"That's one more kid that will never go to school
Never get to fall in love
Never get to be cool." - Neil Young
I hate that I keep coming back to that line. I hate that it comes to me far too frequently. It's back again because a fourteen year old boy was shot and killed on the streets of Oakland. I hate that I can't find a way to rationalize how this young man deserved, in any way, to have his life taken away. I hate that his parents will have to bury their child.
Hate, I tell kids, is a very strong word. It means that you can't find anything good about something. You can have great disdain for someone or something. You can dislike them mightily, but hate? Hate, as Denis Leary once pointed out, is learned. I have learned to hate this circumstance. No matter how many times it is repeated, the death of one child for no reason generates hate. Hate for a world that can take away life so casually. No witnesses? Not even for a twenty-thousand dollar reward? Why wouldn't someone want there to be justice? Why isn't there more outrage? I hate that I have to think like that.

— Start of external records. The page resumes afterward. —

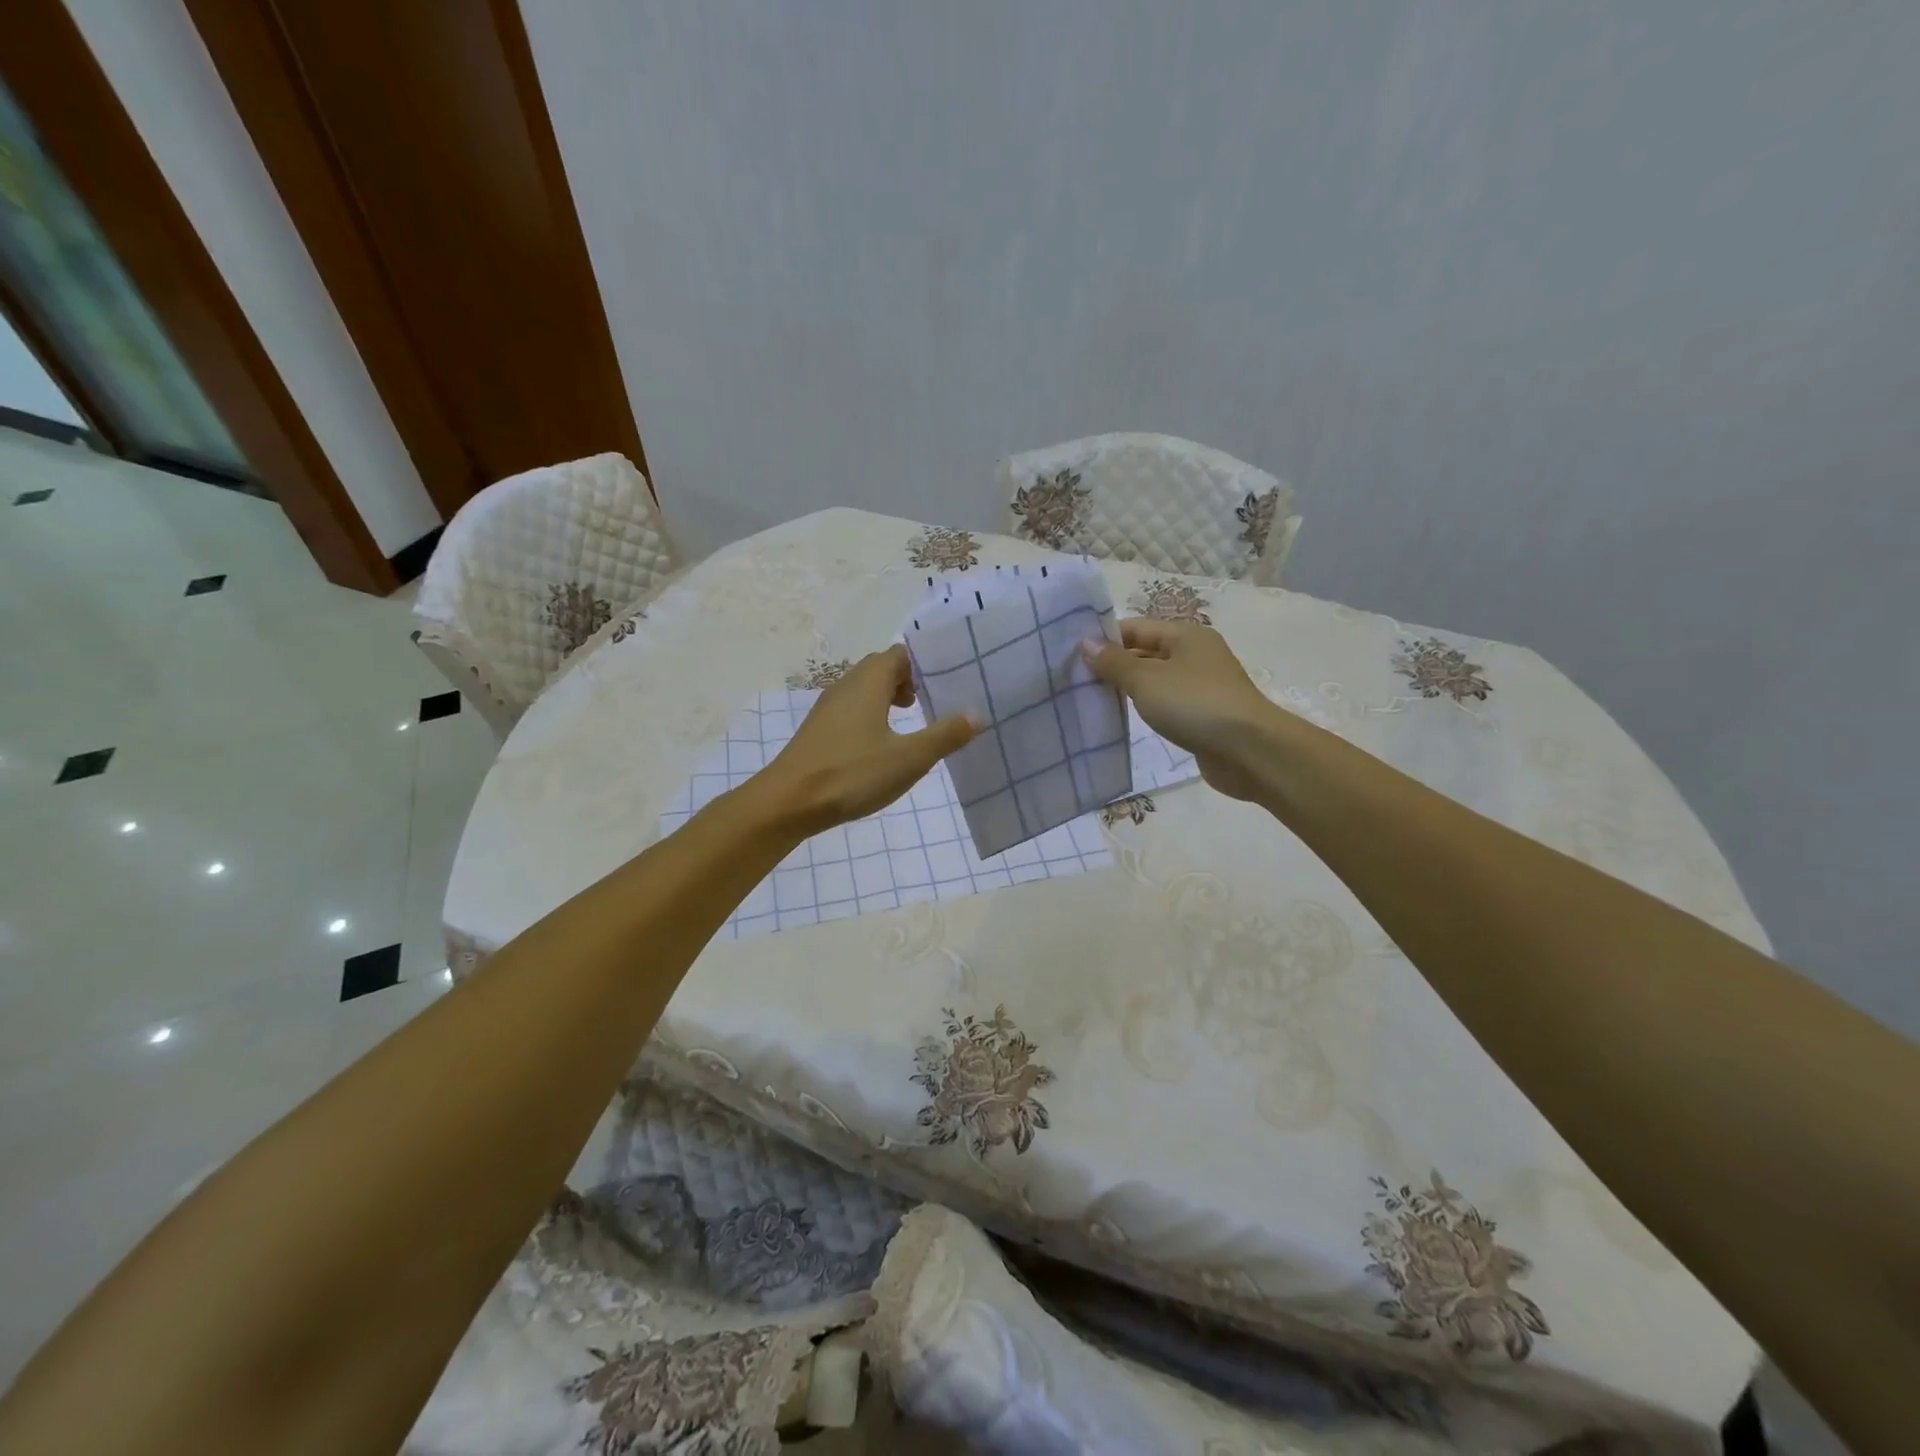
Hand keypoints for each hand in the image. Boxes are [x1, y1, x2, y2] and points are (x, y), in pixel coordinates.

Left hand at [759, 646, 975, 830]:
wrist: (788, 803)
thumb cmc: (851, 774)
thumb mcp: (908, 758)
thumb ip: (944, 735)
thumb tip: (977, 715)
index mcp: (868, 682)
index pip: (901, 654)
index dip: (926, 663)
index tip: (951, 679)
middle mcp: (846, 685)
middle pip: (883, 668)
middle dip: (911, 680)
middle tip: (937, 700)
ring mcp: (829, 708)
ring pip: (866, 689)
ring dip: (891, 698)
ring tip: (915, 720)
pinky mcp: (820, 730)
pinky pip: (853, 708)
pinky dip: (874, 715)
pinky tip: (884, 743)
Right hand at [1081, 618, 1276, 801]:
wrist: (1249, 750)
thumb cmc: (1194, 704)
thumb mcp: (1146, 679)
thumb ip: (1114, 662)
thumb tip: (1086, 644)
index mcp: (1186, 635)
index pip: (1136, 627)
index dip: (1105, 638)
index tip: (1072, 654)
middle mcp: (1197, 654)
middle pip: (1146, 652)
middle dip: (1114, 664)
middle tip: (1075, 679)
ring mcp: (1203, 686)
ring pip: (1156, 680)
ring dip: (1129, 688)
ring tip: (1093, 698)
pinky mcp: (1205, 715)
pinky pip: (1167, 704)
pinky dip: (1146, 708)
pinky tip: (1125, 718)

But I do. And I wonder what it will take to make all lives matter. I wonder what it will take to make those sidewalk shrines a thing of the past. I wonder what a fourteen year old boy could do that would be worth killing him. If it was an accident, or he was an innocent bystander, or it was a case of mistaken identity, that doesn't make it any better. Davon Ellis did not deserve to die. His is the same story with that same sad, ironic twist, where his parents were planning on moving him out of Oakland next year. To give him a chance. Now that chance is gone. So is Davon. For what? In time, we may learn the full story, but walking down the street with your friends at eight o'clock on a Saturday night hardly seems like a crime punishable by death. It sounds a lot like what fourteen year old boys should be doing. Not dodging bullets.
Yes, I learned to hate this thing, but it started as sorrow. When that sorrow became too much to bear, it turned even darker. I rage against this thing that I cannot understand. Will not understand. Davon deserved to have a chance to play football on the JV team. He deserved a chance to fall in love. He deserved a chance to be cool. He deserved a chance to be a sophomore in high school.
I will be riding my bike past the candles and the teddy bear and the messages written in chalk. Until they are cleaned up and moved to the next location. I hate that too. Aloha, Davon. I wish you were here to stomp on the Terra. Keep on rockin' in the free world.